深度学习 残差卷积和反残差卷积的认识与代码实现

残差卷积
深度学习 残差卷积和反残差卷积的认识与代码实现_第1张图片


我们先尝试的实现残差卷积:

首先,从图中我们不难看出,图中有五种层级的卷积

每种层级之间略微的有些不同,比如18-layer、34-layer中每一个conv中仅仅用了两种卷积

相比较而言,50-layer、101-layer、152-layer中每一个conv中使用了三种卷积

所以我们首先要定义一个setting字典,来区分它们之间的不同

RESNET18 = "RESNET18"
RESNET34 = "RESNET34"
RESNET50 = "RESNET50"
RESNET101 = "RESNET101"
RESNET152 = "RESNET152"
SETTING = {
    RESNET18 : {'bottlencek':False, 'repeats':[2,2,2,2]},
    RESNET34 : {'bottlencek':False, 'repeats':[3,4,6,3]},
    RESNET50 : {'bottlencek':True, 'repeats':[3,4,6,3]},
    RESNET101 : {'bottlencek':True, 'repeats':[3,4,23,3]},
    RESNET152 : {'bottlencek':True, 'repeats':[3,8,36,3]}
}

其中,bottlencek用来标记卷积的时候判断是否瓶颈型的(瓶颈型其实就是含有三层卷积,非瓶颈型则次之)

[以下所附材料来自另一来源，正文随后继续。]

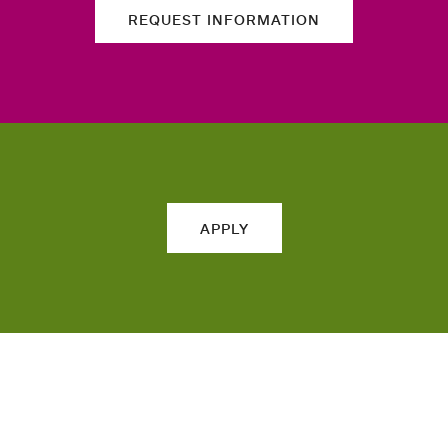
REQUEST INFORMATION
APPLY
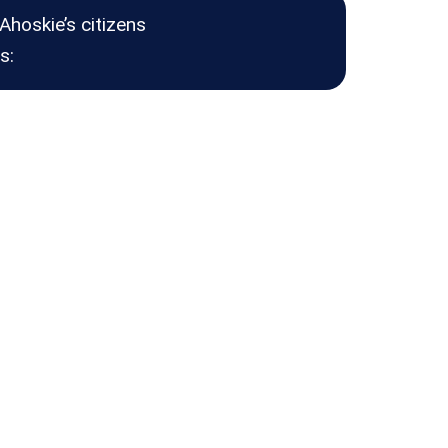
Ahoskie’s citizens
s:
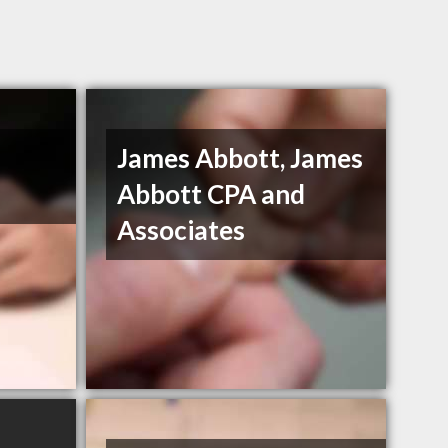
James Abbott, James
Abbott CPA and
Associates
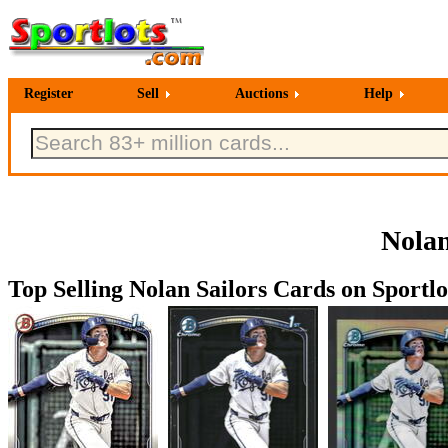
Register
Sell
Auctions
Help
Nolan
Top Selling Nolan Sailors Cards on Sportlo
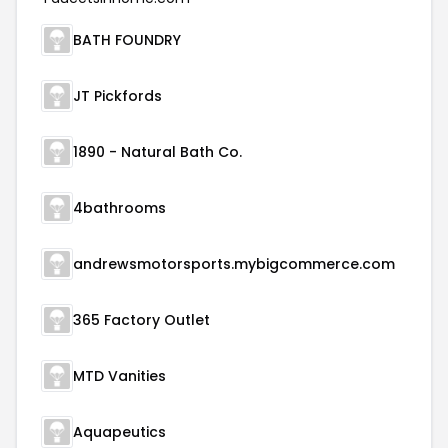
BATH FOUNDRY
JT Pickfords
1890 - Natural Bath Co.
4bathrooms
andrewsmotorsports.mybigcommerce.com
365 Factory Outlet
MTD Vanities
Aquapeutics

其次,repeats用来标记每一组卷积需要的卷积次数


定义一个ResNet类,并在其构造方法中引用setting的值

class RestNet:
	def __init__(self, name):
		self.bottlencek = SETTING[name]['bottlencek']
		self.repeats = SETTING[name]['repeats']

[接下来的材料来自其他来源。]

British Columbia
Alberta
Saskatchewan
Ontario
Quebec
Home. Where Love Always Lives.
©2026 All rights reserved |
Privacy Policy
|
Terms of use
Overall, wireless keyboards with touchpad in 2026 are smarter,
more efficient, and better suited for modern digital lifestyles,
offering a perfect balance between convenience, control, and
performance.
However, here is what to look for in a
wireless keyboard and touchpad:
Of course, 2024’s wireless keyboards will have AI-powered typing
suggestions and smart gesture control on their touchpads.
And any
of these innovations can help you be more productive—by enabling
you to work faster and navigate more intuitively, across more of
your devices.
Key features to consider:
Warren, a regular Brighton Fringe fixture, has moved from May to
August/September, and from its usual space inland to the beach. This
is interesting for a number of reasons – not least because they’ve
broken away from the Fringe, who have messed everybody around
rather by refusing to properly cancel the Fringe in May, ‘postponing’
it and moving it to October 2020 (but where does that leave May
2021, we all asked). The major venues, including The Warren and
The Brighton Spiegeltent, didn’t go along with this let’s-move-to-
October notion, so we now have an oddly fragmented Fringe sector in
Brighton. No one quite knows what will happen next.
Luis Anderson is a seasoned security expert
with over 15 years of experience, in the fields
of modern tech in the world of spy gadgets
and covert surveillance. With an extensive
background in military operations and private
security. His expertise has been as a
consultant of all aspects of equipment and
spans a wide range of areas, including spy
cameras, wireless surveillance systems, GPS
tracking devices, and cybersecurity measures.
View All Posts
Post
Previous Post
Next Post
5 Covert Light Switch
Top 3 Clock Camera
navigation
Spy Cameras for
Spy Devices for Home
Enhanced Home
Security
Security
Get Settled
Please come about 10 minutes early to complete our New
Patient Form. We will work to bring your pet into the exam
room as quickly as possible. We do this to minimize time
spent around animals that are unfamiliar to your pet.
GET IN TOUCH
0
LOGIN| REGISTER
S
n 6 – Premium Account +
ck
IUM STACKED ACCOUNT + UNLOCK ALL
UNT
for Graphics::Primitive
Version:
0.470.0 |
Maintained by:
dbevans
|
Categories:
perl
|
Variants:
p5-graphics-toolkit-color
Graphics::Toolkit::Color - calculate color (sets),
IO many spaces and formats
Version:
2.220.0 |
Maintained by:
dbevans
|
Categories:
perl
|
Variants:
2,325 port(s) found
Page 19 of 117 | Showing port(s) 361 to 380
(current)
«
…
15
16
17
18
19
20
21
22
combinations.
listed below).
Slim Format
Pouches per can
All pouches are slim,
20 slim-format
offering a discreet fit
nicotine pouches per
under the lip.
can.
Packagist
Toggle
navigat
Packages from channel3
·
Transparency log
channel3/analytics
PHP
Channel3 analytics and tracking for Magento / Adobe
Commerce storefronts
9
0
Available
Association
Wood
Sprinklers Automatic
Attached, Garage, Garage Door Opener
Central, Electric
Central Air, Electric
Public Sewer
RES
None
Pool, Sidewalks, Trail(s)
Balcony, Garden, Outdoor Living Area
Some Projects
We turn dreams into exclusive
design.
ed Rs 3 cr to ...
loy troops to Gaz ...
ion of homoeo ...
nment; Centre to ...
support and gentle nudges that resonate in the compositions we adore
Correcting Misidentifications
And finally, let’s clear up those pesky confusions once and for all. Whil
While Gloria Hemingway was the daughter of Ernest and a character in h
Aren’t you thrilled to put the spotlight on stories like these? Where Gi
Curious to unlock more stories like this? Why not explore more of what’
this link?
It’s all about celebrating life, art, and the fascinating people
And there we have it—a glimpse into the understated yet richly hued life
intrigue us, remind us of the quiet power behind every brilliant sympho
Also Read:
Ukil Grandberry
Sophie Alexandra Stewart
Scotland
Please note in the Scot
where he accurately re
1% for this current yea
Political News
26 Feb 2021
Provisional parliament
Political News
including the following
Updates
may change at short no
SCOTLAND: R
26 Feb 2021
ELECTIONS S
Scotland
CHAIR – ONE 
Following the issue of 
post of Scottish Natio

定义一个主函数,用来实现残差卷积的过程,为了方便主函数的调用,这里我们使用了__call__函数

这里简单的介绍一下__call__函数:

当我们调用一个类的方法的时候通常是这样的:

class A:
	def a():
		pass
a = A()
a.a()

上面这里类方法的调用需要用类名.的形式进行实现

但当我们使用__call__函数时,我们调用一个类中的方法时:

class B:
	__call__():
		pass
B()

想用调用__call__函数中的方法,直接使用类名就可以调用了。


这里我们使用残差卷积对图片进行处理,(这里,我们使用图片的尺寸是32的倍数)

为什么使用32的倍数的图片,在这里我说一下我自己的看法:

  1. 残差卷积模型进行了5组卷积,每一组将图片的大小折半,也就是( 2 5 = 32 2^5=32 25=32
  2. 人的大脑能够处理的(分析的)也仅仅是五层的卷积【人类脑学家的发现】

基于以上的问题,我们需要使用32的倍数的图片。

这样,我们在实现__call__函数中,首要的就是判断传入的图片是否是32的倍数图片

这里,我们定义一个_check函数进行图片的检测

def _check(image):
    shape = image.shape
    height = shape[1].value
    width = shape[2].value  
    assert len(shape)==4
    assert height % 32 == 0
    assert width % 32 == 0
    return height, width

定义完了_check函数,接下来,我们需要实现卷积以及池化的操作,因为在残差卷积中涉及到多种卷积,多次卷积

所以,我们需要在__call__函数中定义一个变量的命令空间—tf.variable_scope()也就是用来指定变量的作用域

这也就是我们所希望的所有图片都共享同一过滤器变量(filters)

其次,命名空间也是需要有名字的。并且每一组的命名空间也是不同的。

所以我们就有了如下的定义:

if name is None:
	global _name_id
	name = '%d' % _name_id
	_name_id += 1

我们将获取的名字添加到scope中从而实现上诉的需求:

with tf.variable_scope(name):

准备工作都做好了,接下来,我们要实现的就是残差卷积中的每一个步骤了

以resnet50为例:图链接

深度学习 残差卷积和反残差卷积的认识与代码实现_第2张图片
从上面的节选图中,我们不难看出,每一次的卷积都会带有一次BN操作和一次激活操作

当然BN操作更加的有趣,这里我就不做详细的说明,到后期我会更新(手写代码==》实现BN操作)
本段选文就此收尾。